By: Joe Travia | Follow me on Twitter @NHLJoeTravia
P.K. Subban in the Black and Gold? It is not as crazy of an idea as it would have been back in the early 2010s when Subban was Public Enemy #1 as a member of the rival Montreal Canadiens. With training camp just around the corner and rosters mostly set, significant transactions are few and far between. At this point of the offseason, teams will start bringing veterans into training camps on Professional Try-Out (PTO) agreements, giving them a chance to earn a contract and make the team. Subban should be in Boston as one of those guys.

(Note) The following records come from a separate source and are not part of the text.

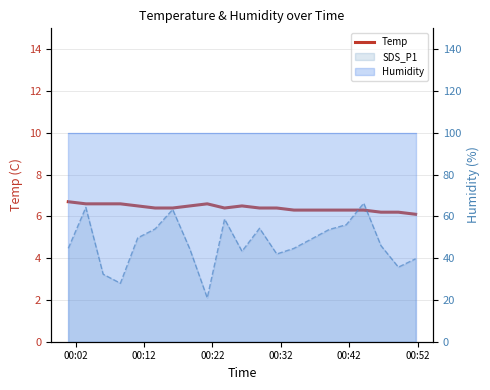

What is the value of the 8th point from the left?

6.5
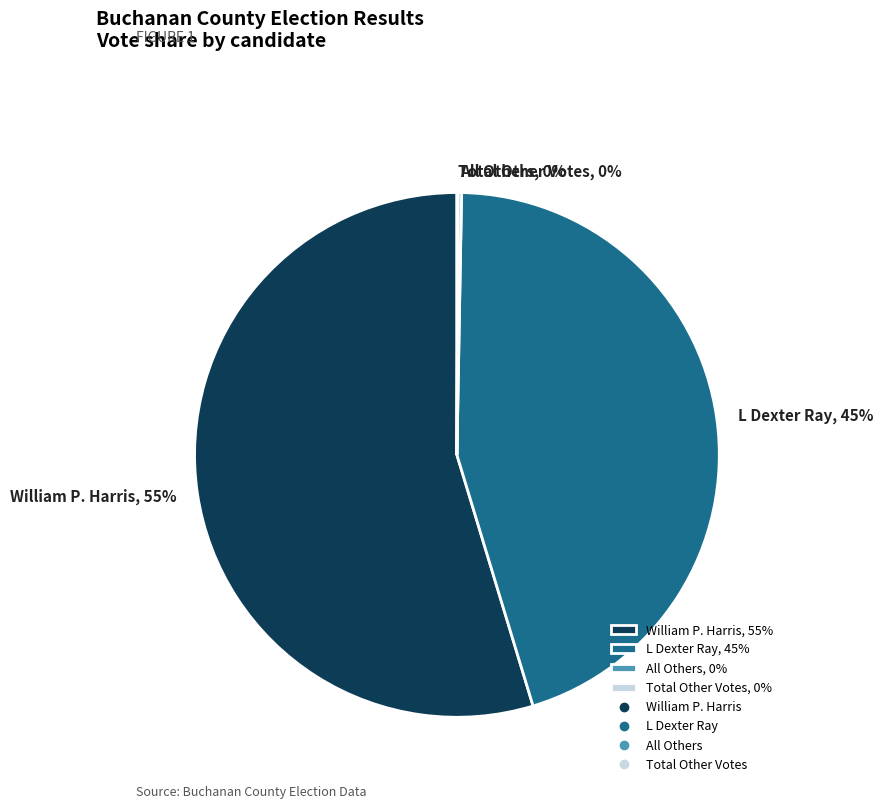

Approximately how many times larger is the value at William P. Harris, 55% compared to L Dexter Ray, 45%?

1.2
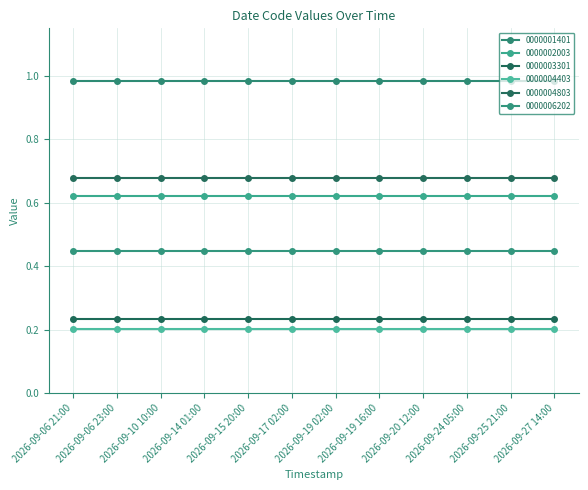

Which series has the widest spread of values?

0000001401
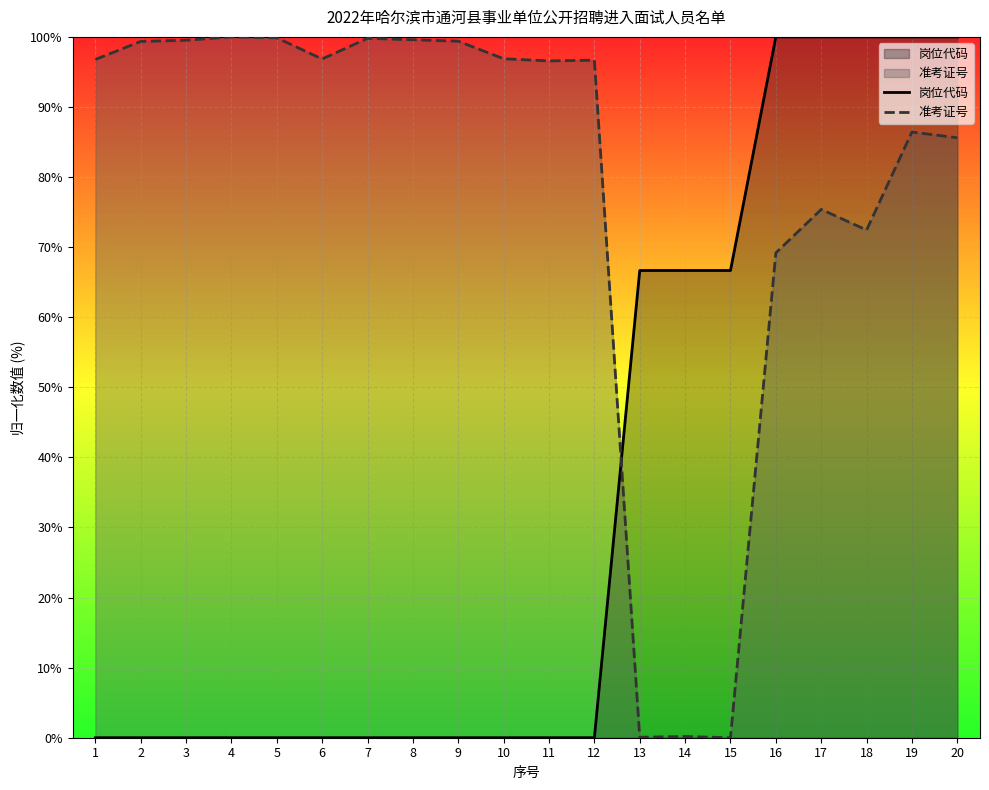

Count the number of data series in this chart.

2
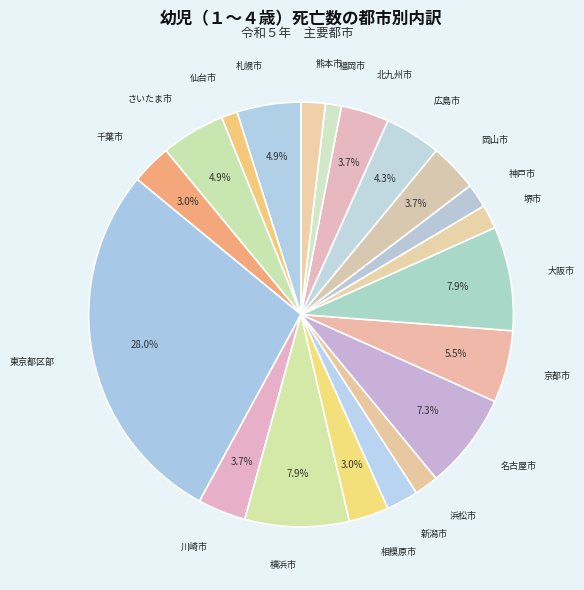

Which category has the biggest portion of the pie?

東京都区部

To be very clear, the 2022 version of P.K. Subban is a far cry from the player who won the Norris Trophy as the NHL’s top defenseman in 2013. Age and physical decline have robbed him of the dynamic talent that had him among the league’s best players, but Subban was still able to contribute a bit offensively for the New Jersey Devils last season as he scored 22 points in 77 games.
From an on-ice perspective, the Bruins would benefit from having another NHL-level right-shot defenseman in camp. Off-season surgeries for Charlie McAvoy, Matt Grzelcyk, and Mike Reilly, in addition to Jakub Zboril’s continued recovery from a torn ACL last season, will have the team’s depth tested for the first few months of the season.
As things stand currently, the Bruins right-handed defenseman depth to start the season is Brandon Carlo, Conor Clifton, and off-season acquisition Connor Carrick. Not exactly an inspiring group offensively. Though Subban’s power play production has plummeted, his big shot and offensive instincts could give Head Coach Jim Montgomery a right-handed option on the power play to fill in for McAvoy while he gets healthy.
Subban earning a spot in Boston would be a great storyline off the ice. Subban has embraced the city in recent years for a player that was so reviled by the fans. A good friend of the late Jimmy Hayes, Subban has spent a lot of time in the city during recent off-seasons.
There is no risk associated with a PTO. The best-case scenario is Subban comes to camp and earns a spot in the lineup. Worst case, you choose not to sign him and release him with no monetary penalty. Don Sweeney and the Bruins front office should give P.K. Subban a chance.